BEGIN

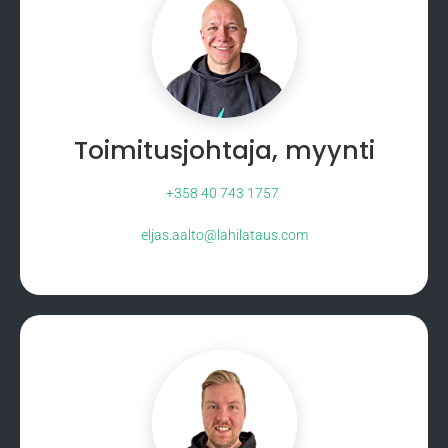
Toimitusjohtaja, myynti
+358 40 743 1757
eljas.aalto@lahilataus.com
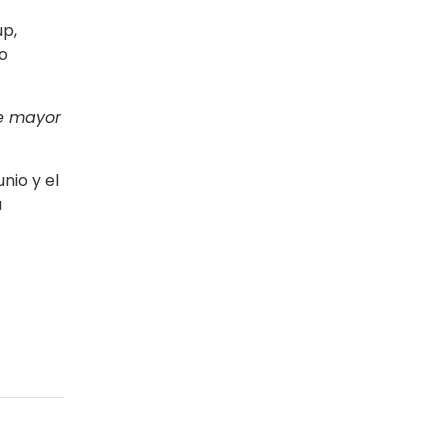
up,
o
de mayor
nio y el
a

END
BEGIN

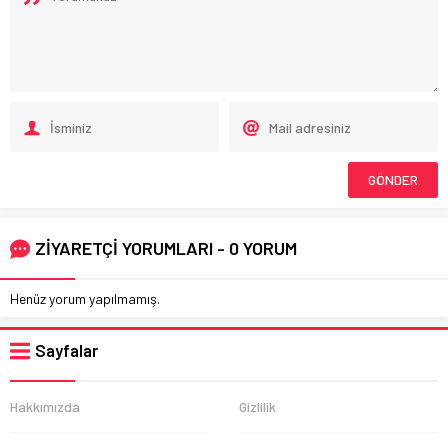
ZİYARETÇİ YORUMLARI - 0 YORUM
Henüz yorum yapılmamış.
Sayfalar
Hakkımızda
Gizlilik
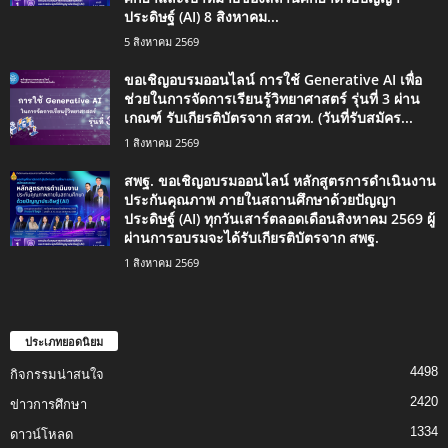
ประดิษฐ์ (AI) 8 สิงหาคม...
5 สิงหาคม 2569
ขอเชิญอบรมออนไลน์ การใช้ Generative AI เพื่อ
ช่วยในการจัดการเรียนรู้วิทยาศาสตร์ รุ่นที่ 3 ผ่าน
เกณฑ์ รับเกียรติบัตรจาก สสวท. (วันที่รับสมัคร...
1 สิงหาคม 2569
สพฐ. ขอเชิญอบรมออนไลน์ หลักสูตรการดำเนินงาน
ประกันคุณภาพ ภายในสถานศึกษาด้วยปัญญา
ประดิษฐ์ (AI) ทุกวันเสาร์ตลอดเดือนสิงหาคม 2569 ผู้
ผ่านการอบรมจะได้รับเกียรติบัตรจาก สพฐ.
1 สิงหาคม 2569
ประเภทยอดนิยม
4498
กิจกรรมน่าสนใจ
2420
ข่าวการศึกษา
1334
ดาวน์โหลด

END

To-do item: When a line in the listing above holds the word "ประด", copy it.

Answer space:
ประดิษฐ์ (AI) 8 สิงหาคม...
ประดิษฐ์ (AI) ทุกวันเสาร์ตลอดเดือนสิงหาคม 2569 ผู้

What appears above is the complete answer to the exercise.